A new way of detecting coronary artery calcification on routine non gated chest CTs
Measuring coronary artery calcium (CAC) can be a useful non-invasive method for detecting coronary artery disease and help risk stratify for treatment decisions. Calcium is radio-opaque, so can be visualized on CT scans. However, because the heart is a dynamically beating organ, the coronary arteries and surrounding muscle and tissue are not stationary, which makes it difficult for radiologists to precisely quantify CAC on regular CTs. To solve this problem, “cardiac gating” is added to the CT image acquisition process, which means that the CT scan is triggered during a specific portion of the cardiac cycle (ie. a point in time during the heartbeat) using attached electrocardiogram leads. Medications to slow down the patient’s heart rate are also typically given during the scanning process.

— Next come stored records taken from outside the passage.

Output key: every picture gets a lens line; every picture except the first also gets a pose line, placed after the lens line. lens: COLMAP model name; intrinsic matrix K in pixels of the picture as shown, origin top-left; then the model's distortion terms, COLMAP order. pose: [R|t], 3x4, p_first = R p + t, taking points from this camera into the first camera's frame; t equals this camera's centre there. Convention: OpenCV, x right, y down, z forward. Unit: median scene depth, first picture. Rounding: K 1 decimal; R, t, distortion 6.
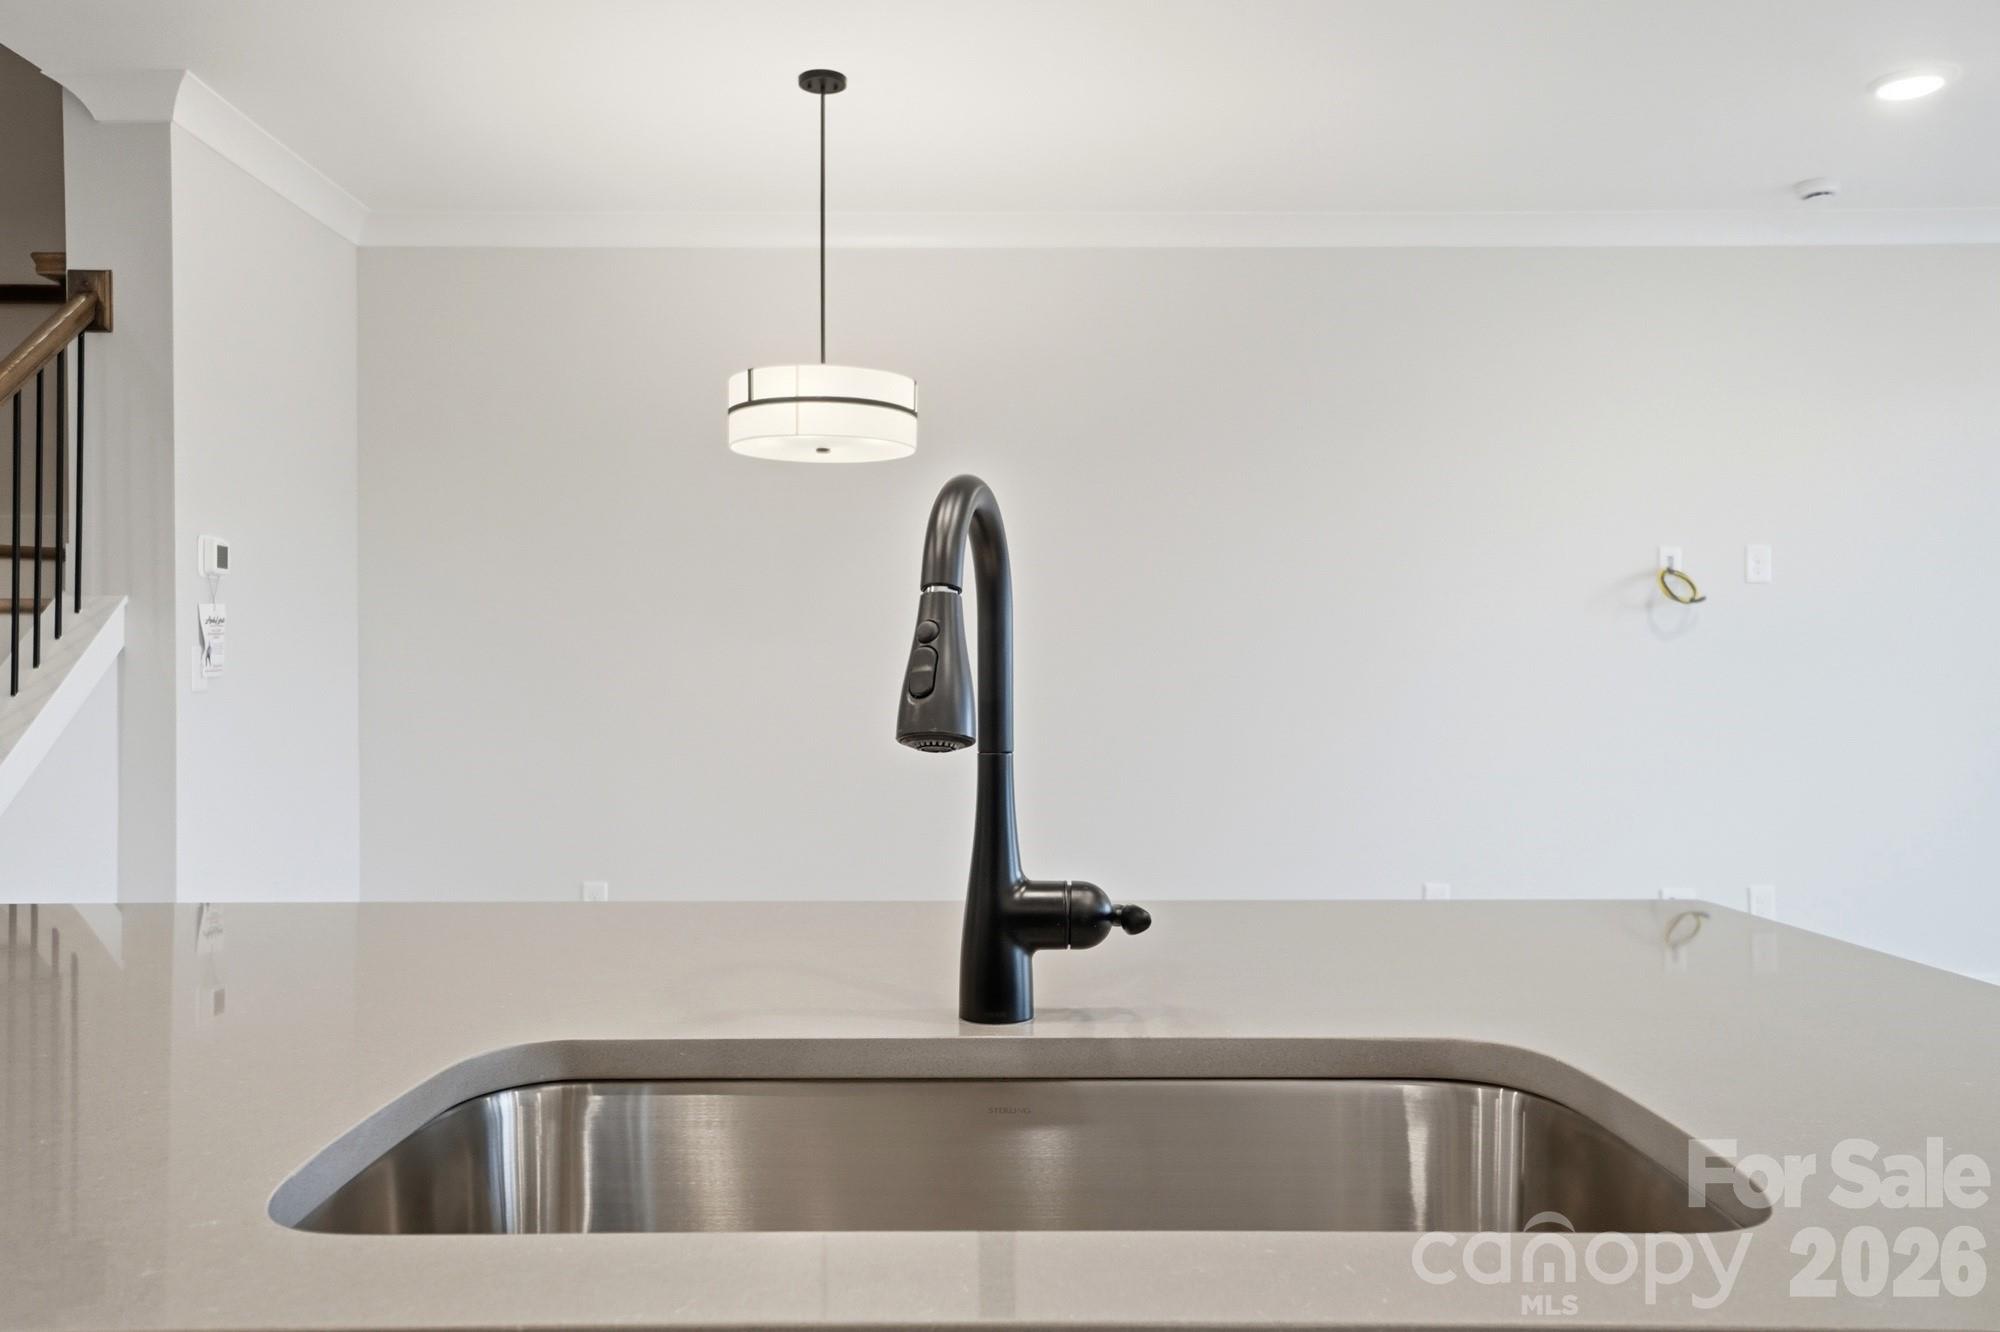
lens RADIAL K [[1618.5, 0, 988.7], [0, 1618.5, 682.5], [0, 0, 1]] dist [-0.038200, 0.036783]
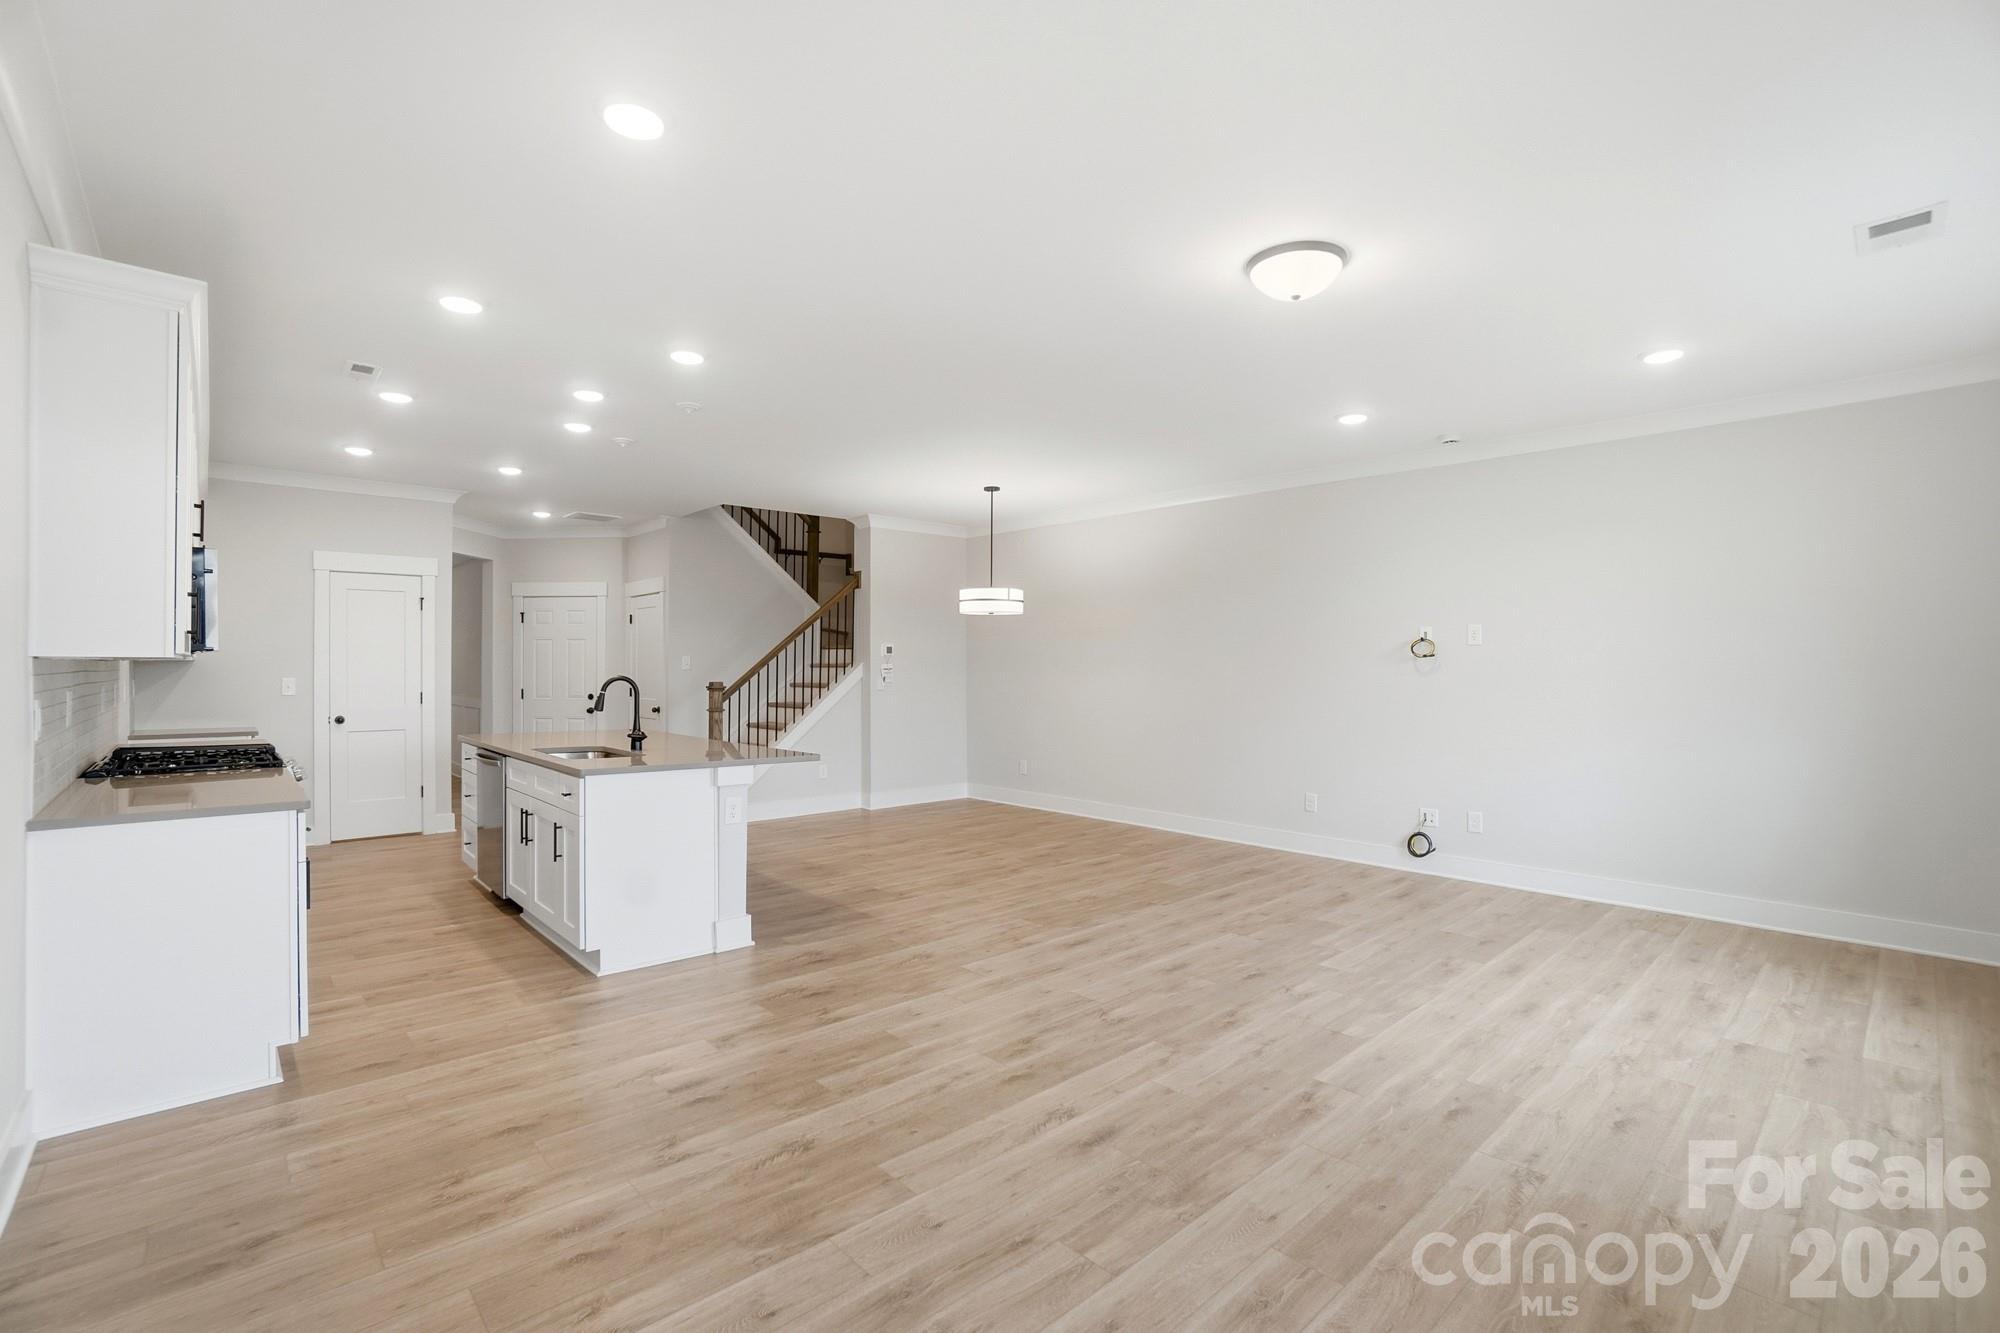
lens RADIAL K [[893.2, 0, 974.3], [0, 893.2, 664.8], [0, 0, 1]] dist [-0.045240, 0.010271]
pose [[0.654280, 0.007119, -0.756219, 1.102136], [0.007551, 0.999844, 0.015946, -0.077685], [0.756215, -0.016143, 0.654124, -0.103151]]
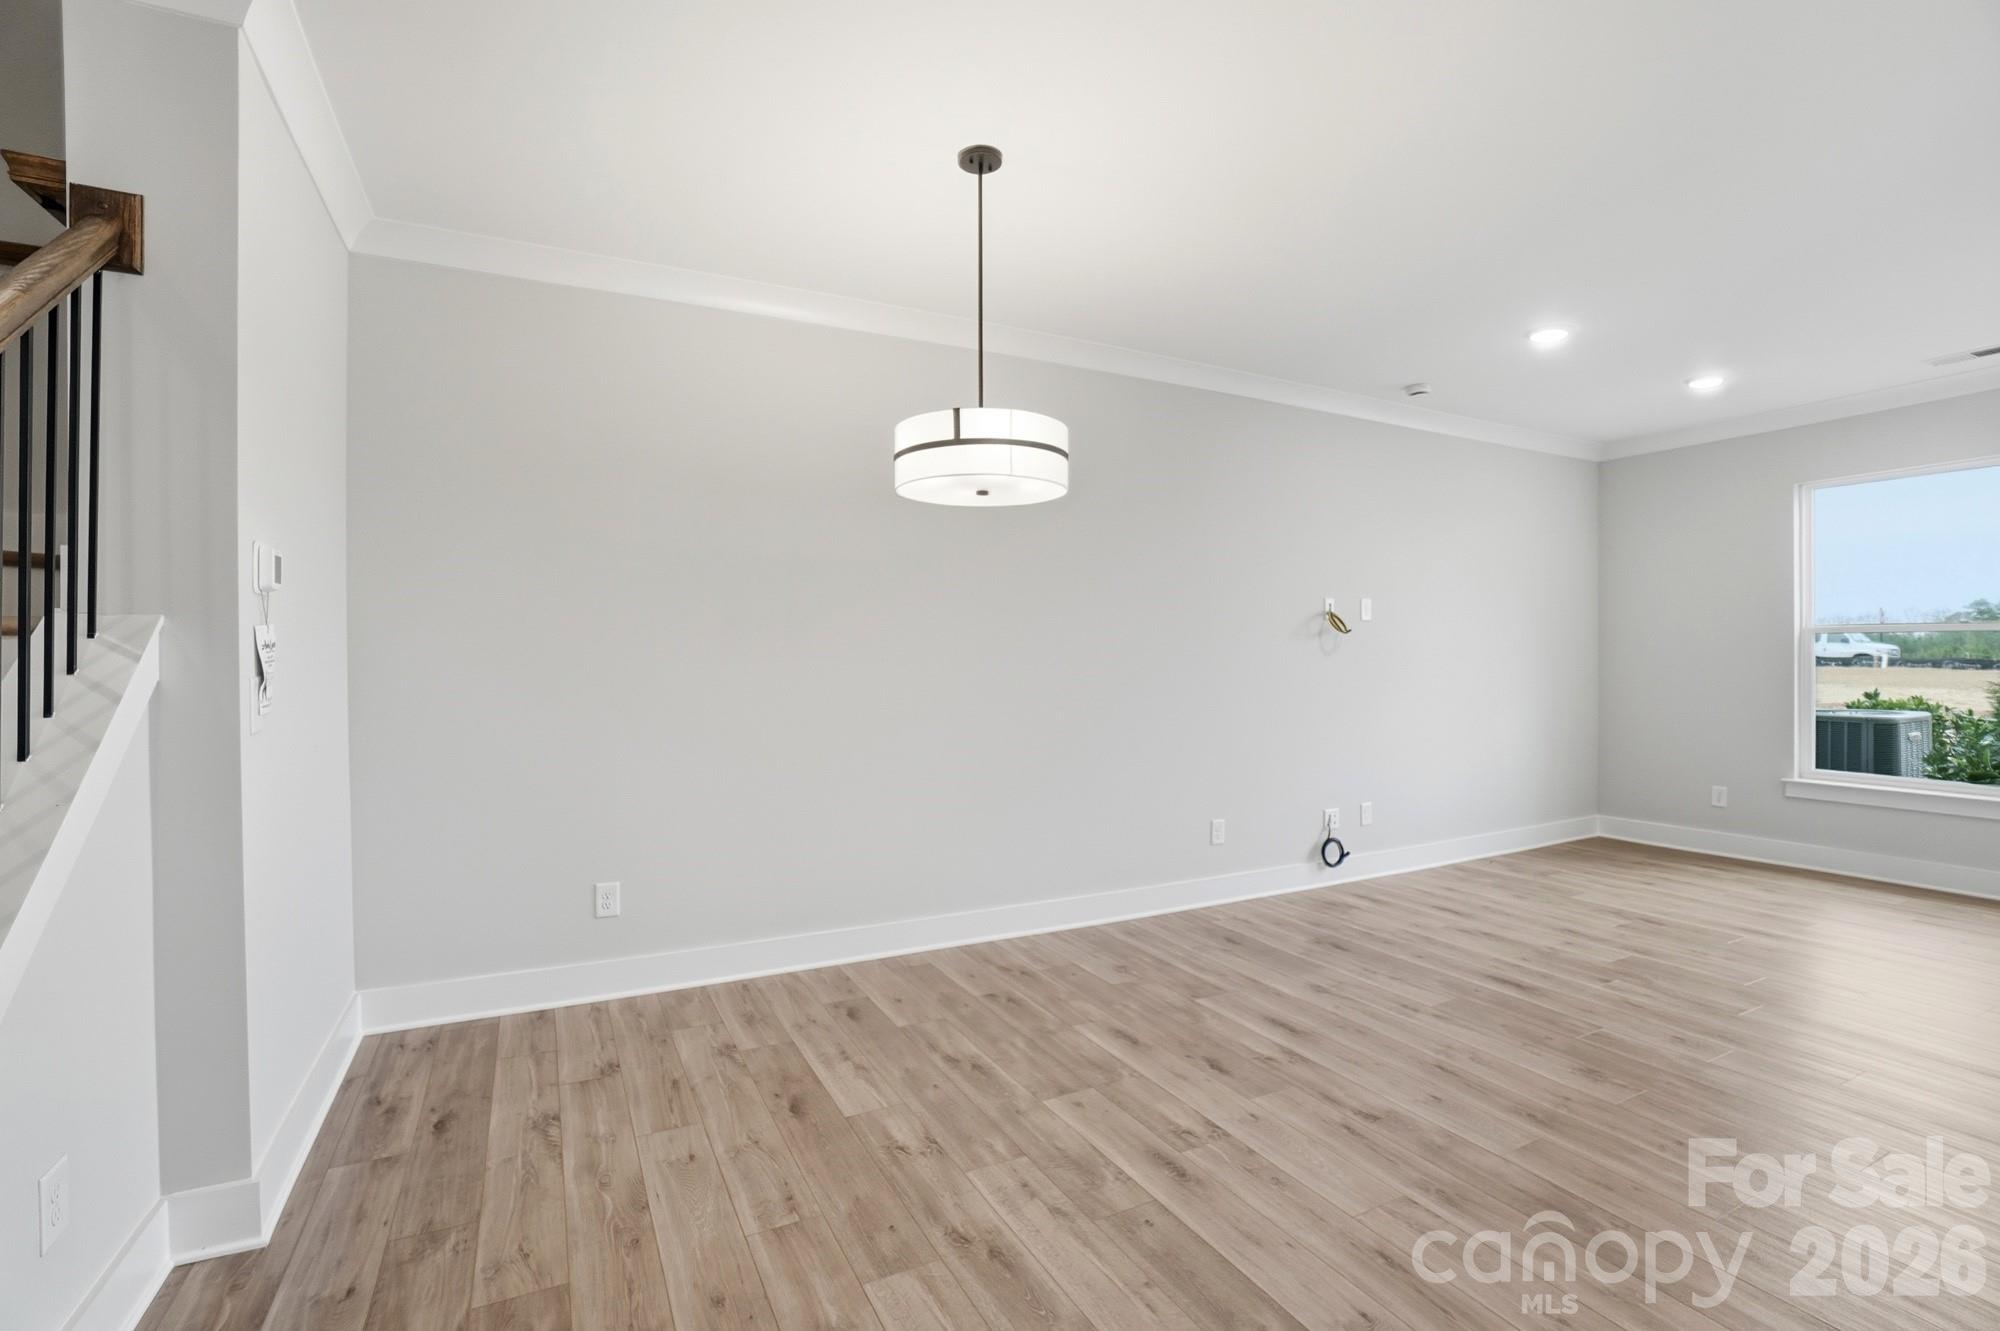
lens RADIAL K [[893.2, 0, 978.8], [0, 893.2, 682.1], [0, 0, 1]] dist [-0.045240, 0.010271]
pose [[0.900217, -0.008269, 0.435364, -0.361756], [-0.011993, 0.998969, 0.043773, -0.045300], [-0.435277, -0.044627, 0.899190, 0.437478]]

This specialized CT scan, known as a “gated coronary CT,” is currently required for patients who need to measure their CAC, but are much less widely available (and more expensive) compared to regular CT scans, which do capture coronary calcium but cannot be formally interpreted by radiologists to measure CAC. The result is a significant underutilization of CAC screening to detect latent coronary artery disease, representing a missed opportunity in the early detection and prevention of cardiovascular disease.

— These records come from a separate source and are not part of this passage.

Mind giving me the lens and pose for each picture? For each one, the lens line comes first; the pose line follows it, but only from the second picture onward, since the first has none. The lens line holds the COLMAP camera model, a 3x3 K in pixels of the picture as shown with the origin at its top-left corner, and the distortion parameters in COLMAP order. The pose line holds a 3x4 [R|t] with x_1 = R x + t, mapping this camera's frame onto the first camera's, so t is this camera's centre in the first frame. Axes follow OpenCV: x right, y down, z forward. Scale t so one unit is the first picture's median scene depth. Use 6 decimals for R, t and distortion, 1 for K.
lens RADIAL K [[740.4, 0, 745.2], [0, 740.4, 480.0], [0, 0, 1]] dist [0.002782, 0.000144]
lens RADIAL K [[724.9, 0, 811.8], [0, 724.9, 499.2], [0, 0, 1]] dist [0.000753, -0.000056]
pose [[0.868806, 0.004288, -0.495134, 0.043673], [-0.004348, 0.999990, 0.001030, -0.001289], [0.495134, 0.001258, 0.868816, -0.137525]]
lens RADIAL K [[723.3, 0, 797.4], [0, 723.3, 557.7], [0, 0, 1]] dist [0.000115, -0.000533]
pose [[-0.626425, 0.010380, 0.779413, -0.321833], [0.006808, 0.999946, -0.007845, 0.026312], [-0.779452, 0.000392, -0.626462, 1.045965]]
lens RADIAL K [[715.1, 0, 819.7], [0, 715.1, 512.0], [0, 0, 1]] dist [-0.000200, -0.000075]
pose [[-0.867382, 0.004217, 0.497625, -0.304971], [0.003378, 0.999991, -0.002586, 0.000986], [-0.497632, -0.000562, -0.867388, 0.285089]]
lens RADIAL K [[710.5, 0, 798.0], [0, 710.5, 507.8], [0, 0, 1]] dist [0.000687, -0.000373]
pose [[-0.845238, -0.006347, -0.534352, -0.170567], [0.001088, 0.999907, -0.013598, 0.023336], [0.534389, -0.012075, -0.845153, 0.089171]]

What if AI can calculate CAC from non gated routine CT scans?
This is what the research team that published this paper demonstrated with some early data. They trained a deep learning model that automatically calculates the CAC score from regular non gated chest CTs using data from Stanford Health Care, a tertiary academic medical center, and the Multi-Ethnic Study of Atherosclerosis (MESA) study, a multi-center prospective cohort. In a validation set of 42 patients from Stanford (which is also where the data for the training set came from) who also received gated coronary CTs, there was almost perfect agreement between the AI generated CAC score from regular CTs and the radiologist interpreted score from the gated coronary CTs. Agreement was moderate in a validation set of 46 patients from the MESA study. External validation at other sites also showed moderate to substantial agreement. The models also performed well in a binary classification task of detecting CAC greater or equal to 100.
The authors also reported the development and validation of a ML model that automatically calculates CAC from gated coronary CTs with high concordance with radiologist interpretations, which is exciting work and represents the opportunity to augment an existing diagnostic task.
I am, however, particularly excited about the results from the non gated CT model, which indicate the potential for AI to enable new diagnostic tasks and workflows, rather than just augment existing ones. Under the current standard of care, access to CAC screening is fairly limited, especially among more vulnerable populations (who are also often at higher risk of cardiovascular disease). Relying on only gated coronary CTs also misses all the opportunities for CAC detection from regular non coronary CT scans that people receive for other reasons. An AI system that could capture diagnostic and screening information from these regular CT scans could fundamentally change how we screen for CAC: by shifting from a centralized system gated (no pun intended) by a limited number of specialized centers to a more distributed system that can spread much more widely in the community.
There is much more work to do beyond this proof of concept paper. Models have to be developed on larger, more representative datasets and assessed for generalizability. Implementation feasibility, ranging from technical and clinical integration, will need to be explored and tested. It may even be possible that it turns out the ML is not as good as expected when stress tested under other conditions. However, I believe this foundational concept of AI extracting insights from previously untapped diagnostic tests to enable new workflows that broadly expand access to care is will drive important future work in AI.